The banking crisis could usher in the long-awaited fall in prices and bring a cure for the economic slowdown: monetary easing
What should we therefore expect to see in the coming months, which stand to be typical of the end of a cycle where stock markets are torn between hopes of a pause in monetary tightening and worries of an economic slowdown? Investors’ positioning today is considerably less pessimistic than it was last summer, but there are still some big diversified and alternative asset managers that are largely underinvested in equities. This could drive a further rise in stock markets.

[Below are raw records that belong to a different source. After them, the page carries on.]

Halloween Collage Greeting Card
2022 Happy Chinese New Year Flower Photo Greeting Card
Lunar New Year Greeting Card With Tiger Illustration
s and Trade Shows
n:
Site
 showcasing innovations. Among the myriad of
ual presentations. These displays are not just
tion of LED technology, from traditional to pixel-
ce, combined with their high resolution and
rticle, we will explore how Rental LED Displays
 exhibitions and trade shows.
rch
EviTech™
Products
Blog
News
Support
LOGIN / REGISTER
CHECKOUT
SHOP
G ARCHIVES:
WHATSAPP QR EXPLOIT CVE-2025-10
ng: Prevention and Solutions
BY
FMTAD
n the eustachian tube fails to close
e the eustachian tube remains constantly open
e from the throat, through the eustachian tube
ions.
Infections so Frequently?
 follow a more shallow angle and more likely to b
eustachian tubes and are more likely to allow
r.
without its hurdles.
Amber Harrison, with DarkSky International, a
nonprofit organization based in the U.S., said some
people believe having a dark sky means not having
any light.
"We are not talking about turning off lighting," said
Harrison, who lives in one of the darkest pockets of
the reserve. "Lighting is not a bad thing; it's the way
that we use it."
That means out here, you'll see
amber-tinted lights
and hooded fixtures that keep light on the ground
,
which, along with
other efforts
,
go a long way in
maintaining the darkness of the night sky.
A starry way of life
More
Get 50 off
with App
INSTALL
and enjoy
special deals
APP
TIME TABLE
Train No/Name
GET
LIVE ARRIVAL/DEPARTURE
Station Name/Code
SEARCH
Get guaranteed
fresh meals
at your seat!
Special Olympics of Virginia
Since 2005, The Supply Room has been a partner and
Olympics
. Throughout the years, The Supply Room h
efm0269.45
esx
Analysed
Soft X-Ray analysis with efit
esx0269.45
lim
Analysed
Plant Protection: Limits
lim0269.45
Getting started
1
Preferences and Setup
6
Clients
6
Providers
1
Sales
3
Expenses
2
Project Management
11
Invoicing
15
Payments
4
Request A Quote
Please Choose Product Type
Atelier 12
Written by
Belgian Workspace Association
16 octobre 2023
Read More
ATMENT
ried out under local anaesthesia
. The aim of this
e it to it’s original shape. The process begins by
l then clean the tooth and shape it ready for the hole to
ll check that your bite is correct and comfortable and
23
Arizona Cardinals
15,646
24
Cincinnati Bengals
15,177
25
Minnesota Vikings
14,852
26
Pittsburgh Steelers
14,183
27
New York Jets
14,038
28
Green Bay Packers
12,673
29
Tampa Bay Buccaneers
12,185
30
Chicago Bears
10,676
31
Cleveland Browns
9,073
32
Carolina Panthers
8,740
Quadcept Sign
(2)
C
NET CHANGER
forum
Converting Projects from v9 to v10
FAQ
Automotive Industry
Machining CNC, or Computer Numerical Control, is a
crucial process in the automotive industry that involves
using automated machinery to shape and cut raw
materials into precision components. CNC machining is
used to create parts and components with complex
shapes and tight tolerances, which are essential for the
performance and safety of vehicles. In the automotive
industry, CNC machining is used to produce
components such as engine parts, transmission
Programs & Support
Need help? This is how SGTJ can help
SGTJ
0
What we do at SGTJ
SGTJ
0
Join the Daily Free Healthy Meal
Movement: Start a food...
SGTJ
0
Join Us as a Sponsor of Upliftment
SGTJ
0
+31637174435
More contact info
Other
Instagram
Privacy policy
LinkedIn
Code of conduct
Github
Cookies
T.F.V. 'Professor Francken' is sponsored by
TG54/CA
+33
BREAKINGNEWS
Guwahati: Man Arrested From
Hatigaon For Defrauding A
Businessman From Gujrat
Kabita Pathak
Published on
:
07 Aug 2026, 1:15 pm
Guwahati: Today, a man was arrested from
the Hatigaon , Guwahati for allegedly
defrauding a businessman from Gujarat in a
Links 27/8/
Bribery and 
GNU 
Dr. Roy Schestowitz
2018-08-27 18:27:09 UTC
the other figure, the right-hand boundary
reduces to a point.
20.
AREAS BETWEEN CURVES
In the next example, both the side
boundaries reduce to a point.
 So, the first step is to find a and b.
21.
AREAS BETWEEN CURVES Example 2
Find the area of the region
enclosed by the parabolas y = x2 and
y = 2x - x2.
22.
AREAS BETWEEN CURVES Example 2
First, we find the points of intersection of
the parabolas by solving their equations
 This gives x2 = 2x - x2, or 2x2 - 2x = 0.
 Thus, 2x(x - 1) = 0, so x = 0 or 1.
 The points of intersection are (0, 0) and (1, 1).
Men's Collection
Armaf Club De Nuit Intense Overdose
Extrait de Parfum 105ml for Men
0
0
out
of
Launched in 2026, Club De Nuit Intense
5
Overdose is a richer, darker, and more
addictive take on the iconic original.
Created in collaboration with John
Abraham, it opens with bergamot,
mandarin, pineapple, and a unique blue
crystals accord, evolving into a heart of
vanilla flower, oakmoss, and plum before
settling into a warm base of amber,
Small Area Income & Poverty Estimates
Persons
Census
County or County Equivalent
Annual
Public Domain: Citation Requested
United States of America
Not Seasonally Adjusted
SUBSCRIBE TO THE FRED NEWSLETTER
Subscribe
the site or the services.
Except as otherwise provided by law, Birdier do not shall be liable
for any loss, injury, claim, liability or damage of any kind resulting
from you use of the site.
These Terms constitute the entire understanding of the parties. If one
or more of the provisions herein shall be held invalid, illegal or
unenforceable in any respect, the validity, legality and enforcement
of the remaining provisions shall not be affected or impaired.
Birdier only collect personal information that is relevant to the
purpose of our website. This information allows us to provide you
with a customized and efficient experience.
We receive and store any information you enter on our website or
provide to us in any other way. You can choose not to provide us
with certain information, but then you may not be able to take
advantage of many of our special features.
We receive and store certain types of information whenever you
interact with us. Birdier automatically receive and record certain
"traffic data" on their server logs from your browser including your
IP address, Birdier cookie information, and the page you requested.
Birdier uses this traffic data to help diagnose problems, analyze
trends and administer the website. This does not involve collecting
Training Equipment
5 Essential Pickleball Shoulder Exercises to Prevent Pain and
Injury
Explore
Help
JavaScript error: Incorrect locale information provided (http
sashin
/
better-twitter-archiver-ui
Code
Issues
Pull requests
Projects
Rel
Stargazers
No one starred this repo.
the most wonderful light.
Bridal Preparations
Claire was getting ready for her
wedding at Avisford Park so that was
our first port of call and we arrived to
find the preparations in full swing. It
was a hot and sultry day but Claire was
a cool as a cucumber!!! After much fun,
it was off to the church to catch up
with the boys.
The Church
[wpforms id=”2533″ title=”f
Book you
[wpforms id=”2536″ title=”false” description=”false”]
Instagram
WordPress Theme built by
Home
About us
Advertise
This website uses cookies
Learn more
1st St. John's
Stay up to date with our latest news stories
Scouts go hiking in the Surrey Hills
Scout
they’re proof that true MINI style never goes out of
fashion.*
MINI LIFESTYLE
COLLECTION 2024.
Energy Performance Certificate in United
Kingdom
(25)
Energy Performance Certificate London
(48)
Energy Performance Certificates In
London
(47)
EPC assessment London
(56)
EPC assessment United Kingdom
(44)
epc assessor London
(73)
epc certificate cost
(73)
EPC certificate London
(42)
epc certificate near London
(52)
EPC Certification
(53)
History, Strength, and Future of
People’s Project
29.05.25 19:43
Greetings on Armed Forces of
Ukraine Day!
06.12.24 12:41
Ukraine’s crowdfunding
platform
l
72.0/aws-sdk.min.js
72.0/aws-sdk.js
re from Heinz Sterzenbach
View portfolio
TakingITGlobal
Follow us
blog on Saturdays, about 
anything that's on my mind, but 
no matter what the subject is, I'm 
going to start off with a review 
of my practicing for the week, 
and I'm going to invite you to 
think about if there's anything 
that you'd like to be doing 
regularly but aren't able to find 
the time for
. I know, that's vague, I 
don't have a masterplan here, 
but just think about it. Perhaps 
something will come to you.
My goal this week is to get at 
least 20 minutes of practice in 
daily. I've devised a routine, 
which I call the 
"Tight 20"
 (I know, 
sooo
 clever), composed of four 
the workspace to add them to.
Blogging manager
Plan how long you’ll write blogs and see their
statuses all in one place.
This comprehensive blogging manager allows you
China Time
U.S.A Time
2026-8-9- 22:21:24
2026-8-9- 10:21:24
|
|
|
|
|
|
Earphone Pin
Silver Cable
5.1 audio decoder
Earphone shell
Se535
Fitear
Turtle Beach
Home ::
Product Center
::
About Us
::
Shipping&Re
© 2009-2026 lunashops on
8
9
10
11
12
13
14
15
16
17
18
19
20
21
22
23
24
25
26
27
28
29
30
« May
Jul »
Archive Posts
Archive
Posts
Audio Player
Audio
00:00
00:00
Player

But beyond that, and in light of the threats still hanging over the economy and financial markets, these asset managers will need to adopt the mantra: “Bad news is good news”, meaning that bad news for the economy is good news for the stock market. We saw this in the previous decade when persistently sluggish economic growth ensured that monetary policy would remain accommodative and liquidity injections would continue to support valuations.
The US banking crisis is one candidate for bad news that can be turned into good news. This crisis could reduce lending activity and force the US Federal Reserve to inject large amounts of liquidity into the system, bringing what the markets are expecting – an economic slowdown that pulls down prices – along with a cure for the economic slowdown: monetary easing. The current paradox in which stock markets are rallying despite the menacing fundamentals could very well continue for as long as a deep recession is avoided.
1Source: Bloomberg, April 2023.
2Monetary tightening: When central banks aim to slow an overheating economy – which can drive up inflation –through a combination of higher interest rates and reduced liquidity injections into the market.
3Core inflation: A seasonally-adjusted measure of inflation that excludes prices subject to government control (electricity, gas, tobacco, etc.) and prices that tend to be volatile (petroleum products, fresh foods, etc.).
4US debt ceiling: The maximum amount of debt that can be incurred by the US Treasury; often leads to a budgetary impasse and can be raised only by an act of Congress.
5Higher real incomes: An increase in household income after factoring in inflation.